An organisation that works to enhance people-to-people relationships across borders
Seventy years ago, India and Pakistan decided to part ways. Lines were drawn on land, water and even in the sky. They took different political turns. Their relations saw many ups and downs. There have been several instances of open conflicts. There have been instances where the relation had almost reached a dead end.
But beyond politics, beyond the control of minds, there are hearts which are still full of love and hope. Following every political clash, there were attempts by the civil society in both countries to rekindle the hopes. And each time, they managed to win hearts because they were only bringing out the hidden love and desire for peace which rests in every heart.
An average Indian and a Pakistani have the same secret desire to cross the border, at least once. They want to see what people on the “other” side eat, how they talk, how they look and how they think.
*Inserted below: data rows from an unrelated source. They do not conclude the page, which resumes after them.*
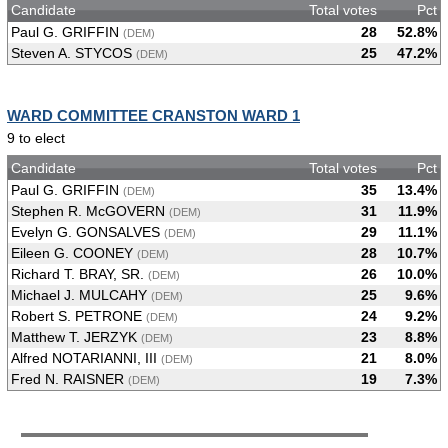
Candidate
Total votes
Pct
Paul G. GRIFFIN
28
52.8%
(DEM)
Steven A. STYCOS
25
47.2%
(DEM)
WARD COMMITTEE CRANSTON WARD 1
9 to elect
Candidate
Total votes
Pct
Paul G. GRIFFIN
35
13.4%
(DEM)
Stephen R. McGOVERN
31
11.9%
(DEM)
Evelyn G. GONSALVES
29
11.1%
(DEM)
Eileen G. COONEY
28
10.7%
(DEM)
Richard T. BRAY, SR.
26
10.0%
(DEM)
Michael J. MULCAHY
25
9.6%
(DEM)
Robert S. PETRONE
24
9.2%
(DEM)
Matthew T. JERZYK
23
8.8%
(DEM)
Alfred NOTARIANNI, III
21
8.0%
(DEM)
Fred N. RAISNER
19
7.3%
(DEM)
And if it is to be believed what those lucky people who have visited says, they will be highly ‘disappointed’ because it is just the same there. We share a common history, a common language, a common culture and even a common desire.
With a huge sense of pride, the third generation would narrate how their grandparents had crossed the borders. There is a “Lahore Driving School” in Delhi. People on both sides are consciously trying to preserve this fact of migration. The images of the past, the nostalgia are still being invoked, after 70 years, after all the political clashes and fluctuating relations.
It shows the common desire which is to build strong ties of friendship and brotherhood. India and Pakistan has even the same political, economic and social challenges to fight with. So why to keep the falsely constructed distance?
Let these barriers only be political (administrative) ones because socially and culturally there are no barriers. These barriers have been constructed and have to be demolished. The barriers of suspicion and hatred are also constructed and have to be demolished too. And these barriers cannot be removed by people with bodyguards or with guns. They can be removed by people who are faceless in crowds and voiceless in a chorus. They can be removed only by the so-called “common people” or the aaminsaan.
And that’s what Milaap (lit. Union, Amalgamation) seeks to do… to enhance people-to-people relations. It seeks to become the medium to discover and recognise the misrepresented reality on the other side of the border.
Milaap was started in 2017 by Saru Rana (co-founder, The Dark Campaign @Shamshir), became a joint initiative of Shamshir and Mushaira Council of Australia. Mr Shammi Jallandhari and Mr Sami Basharat, are also now working collaboratively aim to join individuals and like-minded organisations in this mission.
Together they intent to create a new chapter of peace and friendship.